Apprehension following 9/11 and the dot-com collapse have no doubt contributed to the slow pace of economic recovery and the subpar growth in new jobs in the past few years. But the cause more frequently mentioned in the halls of many public companies is Sarbox and its layers of costly regulations and the defensive, inward-looking mind-set it has engendered. Jupitermedia CEO Alan Meckler describes the plight of the small company: “The SOX rules and regulations are strangling public companies in a web of arcane, obtuse and absolutely ridiculous regulations . . . the chief beneficiaries of which are auditing firms and out of work accountants.” The fact that business initiatives take much longer to get approved and implemented is due to Sarbox process and documentation requirements. Many companies are not able to get new products to market as quickly and cheaply as they did several years ago. And if a public company is competing with a private or foreign company, the latter may now have a significant advantage.

The most obvious sign that Sarbanes-Oxley goes too far is capital flight. For the first time in the history of the U.S. capital markets, many companies are voting with their feet and taking active steps to de-list to the pink sheets or to go private. The exodus also involves foreign-domiciled companies who must comply with Sarbanes-Oxley because of being listed on one of the U.S. stock exchanges.
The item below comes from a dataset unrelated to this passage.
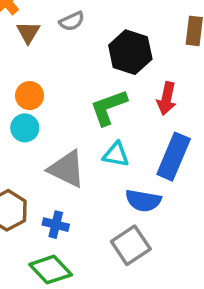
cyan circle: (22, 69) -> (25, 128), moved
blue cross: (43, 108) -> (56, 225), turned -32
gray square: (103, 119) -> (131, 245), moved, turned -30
So what can be done? The SEC may be able to exercise its prerogative and use its exemptive power to render optional the excessive provisions of Section 404. But a better solution is for Congress to act, for which there is precedent. The Securities Act of 1933, which passed in an environment much like that of Sarbanes-Oxley (after a market crash to correct excesses that had led to conflicts of interest, accounting irregularities, misrepresentation, and fraud), was found wanting. When the deficiencies became apparent, Congress went back and passed the Securities and Exchange Act of 1934, which has provided the main bulwark of securities regulation ever since. Now, with capital flight and the harm to innovation and productivity that are the direct result of Sarbanes-Oxley becoming so apparent, a midcourse correction is urgently needed.

Congress can correct its overreach by simply making Section 404 mandates on internal controls voluntary and still claim victory in being tough on corporate crime, improving corporate governance, and boosting investor confidence. Firms can determine the appropriate level of controls by management discretion or by shareholder vote, with full disclosure to the SEC and in annual reports. Such a scaled-back Sarbanes-Oxley II would let shareholders and managers have more say than the government in deciding how corporate resources are best spent. A solution along these lines would help keep the United States competitive in world markets, restore balance at home, and reaffirm the primacy of free market initiatives and innovation.

Heck, it might even be fun to go to work again.